I'm determined that the families we will invite to worship on Mothering Sunday should not encounter such a very "churchy" expression of church as prevails 51 Sundays of the year...but that means I have to sort out an alternative liturgy. Then in Holy Week, I know that having practical ways to respond to the Stations of the Cross, and resources to help keep the Maundy Watch more meaningfully are likely to help many,- not least myself. But I'll still have to sit down and do some sensible planning.
All of which means that, in the very period when I should be taking time out to actually hear God, I am instead constantly shrieking to him that I can't cope and need him to rescue me.

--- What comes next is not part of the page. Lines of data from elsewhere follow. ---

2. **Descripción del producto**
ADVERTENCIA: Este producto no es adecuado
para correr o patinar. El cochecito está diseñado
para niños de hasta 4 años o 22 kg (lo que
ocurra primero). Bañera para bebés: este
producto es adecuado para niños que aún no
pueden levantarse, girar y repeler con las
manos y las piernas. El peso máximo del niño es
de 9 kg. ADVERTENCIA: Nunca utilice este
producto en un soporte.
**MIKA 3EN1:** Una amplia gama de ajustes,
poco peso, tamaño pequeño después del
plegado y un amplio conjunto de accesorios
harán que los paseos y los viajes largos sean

So, my question to myself and to the church this Lent is "whatever happened to the wilderness?".
What makes us think that we'll be better at hearing God amid manic busy-ness?
Why does it seem impossible to suggest a fast from extra activity as a Lenten discipline? Dare I suggest that instead of a series of Lent talks next year, we embark on a series of Lent listens...or a parish "do nothing" day?
At gd1, the ecumenical youth service tonight, there was a real quality of stillness as some youngsters read Ps 23, verse by verse...There was a table with all sorts of containers of water...to wash for repentence, to recommit by tracing again a baptismal cross, or to drink
"He leads me beside still waters. He restores my soul"
I'm weary tonight, Love. I need to drink deep of you.